━━ TEXTO PARA LEITURA ━━

Sobre as leis trabalhistas que abordam as jornadas de trabalho, confira a entrevista com o advogado Renato Barufi
A semana de trabalho de quatro dias, com folga na quarta-feira, está se tornando uma realidade em algumas empresas brasileiras e no mundo. Um modelo que começou nos Emirados Árabes Unidos, já se espalha por outros países, com relatos de aumento de produtividade.
A Legalidade da ‘Quarta Livre’ no Brasil
Segundo Renato Barufi, advogado especialista em direito trabalhista, a legislação brasileira permite a adoção desse modelo, desde que respeite o limite máximo de jornada semanal (44 horas). A empresa não pode reduzir o salário do funcionário, mantendo o pagamento integral correspondente às 8 horas diárias, mesmo com a redução para quatro dias úteis. A negociação entre empresa e empregado é fundamental, e o acordo deve ser benéfico para o trabalhador.
Setor Tecnológico e Adaptação
Embora não haja restrições legais por setor, empresas de tecnologia têm se mostrado mais propensas a adotar a semana de quatro dias. A flexibilidade desse setor facilita a adaptação a essa nova jornada. No entanto, a escolha do dia de folga (quarta-feira, no exemplo citado, mas podendo ser outro) fica a cargo da empresa, não sendo um direito do empregado.
Riscos e Considerações Finais
A empresa que adota esse modelo assume um compromisso com os funcionários. Uma vez estabelecido o acordo, alterar a jornada para cinco dias, por exemplo, implicaria em aumento salarial, pois o contrato de trabalho passa a considerar a semana de quatro dias como padrão. Nem todos os setores se adaptam facilmente a essa dinâmica, sendo a tecnologia um dos mais propensos. A viabilidade da ‘quarta livre’ depende de uma análise cuidadosa por parte da empresa, levando em conta a sua atividade e a possibilidade de manter a produtividade.

━━━
━━ DADOS FORNECIDOS ━━

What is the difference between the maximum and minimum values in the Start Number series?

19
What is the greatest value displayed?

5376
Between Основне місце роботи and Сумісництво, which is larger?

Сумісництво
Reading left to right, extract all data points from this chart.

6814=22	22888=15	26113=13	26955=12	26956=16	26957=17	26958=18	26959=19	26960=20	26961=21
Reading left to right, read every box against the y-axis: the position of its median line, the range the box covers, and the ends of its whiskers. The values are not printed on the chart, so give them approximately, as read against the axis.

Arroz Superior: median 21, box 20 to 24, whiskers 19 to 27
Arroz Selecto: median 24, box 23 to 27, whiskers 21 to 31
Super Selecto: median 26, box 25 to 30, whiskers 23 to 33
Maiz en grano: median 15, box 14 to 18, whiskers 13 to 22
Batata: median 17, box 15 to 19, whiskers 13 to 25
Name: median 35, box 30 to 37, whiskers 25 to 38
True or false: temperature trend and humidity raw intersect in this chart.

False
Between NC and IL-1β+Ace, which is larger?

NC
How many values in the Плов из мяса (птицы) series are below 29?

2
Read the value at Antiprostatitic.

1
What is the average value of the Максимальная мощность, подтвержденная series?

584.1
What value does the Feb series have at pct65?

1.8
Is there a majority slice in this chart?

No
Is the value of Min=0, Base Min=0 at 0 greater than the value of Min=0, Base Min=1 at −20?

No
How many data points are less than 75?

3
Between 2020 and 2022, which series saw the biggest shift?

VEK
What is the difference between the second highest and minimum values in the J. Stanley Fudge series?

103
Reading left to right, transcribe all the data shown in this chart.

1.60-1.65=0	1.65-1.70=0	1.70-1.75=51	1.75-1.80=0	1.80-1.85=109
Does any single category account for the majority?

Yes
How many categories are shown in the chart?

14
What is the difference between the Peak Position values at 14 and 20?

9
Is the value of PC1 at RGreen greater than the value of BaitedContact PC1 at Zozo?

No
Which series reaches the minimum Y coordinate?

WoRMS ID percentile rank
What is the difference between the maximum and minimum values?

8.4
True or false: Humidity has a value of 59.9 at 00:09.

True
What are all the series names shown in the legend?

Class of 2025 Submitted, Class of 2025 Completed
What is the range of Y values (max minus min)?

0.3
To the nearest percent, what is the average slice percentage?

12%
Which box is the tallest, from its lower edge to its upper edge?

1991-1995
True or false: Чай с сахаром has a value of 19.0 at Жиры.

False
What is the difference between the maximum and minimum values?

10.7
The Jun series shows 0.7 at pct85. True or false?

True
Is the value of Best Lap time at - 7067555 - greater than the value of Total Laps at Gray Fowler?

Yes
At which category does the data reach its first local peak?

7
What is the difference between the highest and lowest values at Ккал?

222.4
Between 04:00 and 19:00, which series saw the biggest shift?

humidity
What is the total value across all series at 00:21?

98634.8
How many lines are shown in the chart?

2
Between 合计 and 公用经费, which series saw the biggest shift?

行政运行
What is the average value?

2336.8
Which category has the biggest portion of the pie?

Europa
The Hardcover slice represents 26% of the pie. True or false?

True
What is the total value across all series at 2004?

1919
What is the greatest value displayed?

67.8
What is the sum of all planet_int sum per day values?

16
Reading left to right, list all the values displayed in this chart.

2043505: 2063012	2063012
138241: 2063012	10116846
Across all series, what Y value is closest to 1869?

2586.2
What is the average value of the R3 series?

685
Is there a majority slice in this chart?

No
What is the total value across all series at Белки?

━━━

▸ **PARA TRABALHAR**
a - Diga se cada afirmação concorda com o texto sobre a semana de quatro dias, respondendo sim ou não e citando as palavras exatas que decidem a questão: (i) a legislação brasileira permite o modelo desde que se respeite um limite semanal de horas; (ii) o empregado tem o direito de escolher o dia de folga; (iii) existem restrições legais para a adoção do modelo em certos setores.
b - Responda com base no texto sobre a semana de quatro dias:
(i) Em que país começou o modelo?
(ii) Em que área Renato Barufi é especialista?
(iii) O que implicaria mudar a jornada para cinco dias depois de estabelecido o acordo?

▸ **RESPOSTAS**
a -
(i) Sim: "desde que respeite o limite máximo de jornada semanal (44 horas)".
(ii) Não: "fica a cargo da empresa, não sendo um direito do empregado".
(iii) Não: "Embora não haja restrições legais por setor".

b -
(i) Nos Emirados Árabes Unidos.
(ii) Em direito trabalhista.
(iii) Um aumento salarial.